Exercise data below:
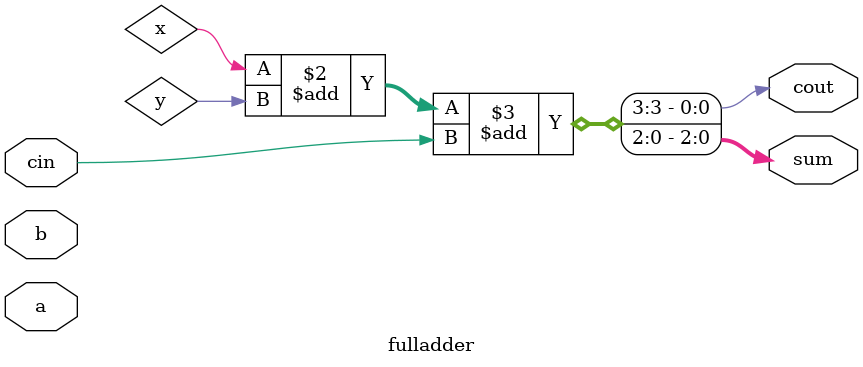
<source format=sv>
`timescale 1ns/1ns

module fulladder (output reg [2:0] sum,output reg cout,input [2:0] a,input [2:0] b,input cin);  
                   
                     
   always @ (a or b) begin  
          {cout, sum} = x + y + cin;  

  end  
endmodule  
</source>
End of Exercise data.
> Required work
Report each line of the material in which the string "cout" occurs.

> Result below
module fulladder (output reg [2:0] sum,output reg cout,input [2:0] a,input [2:0] b,input cin);  
          {cout, sum} = x + y + cin;  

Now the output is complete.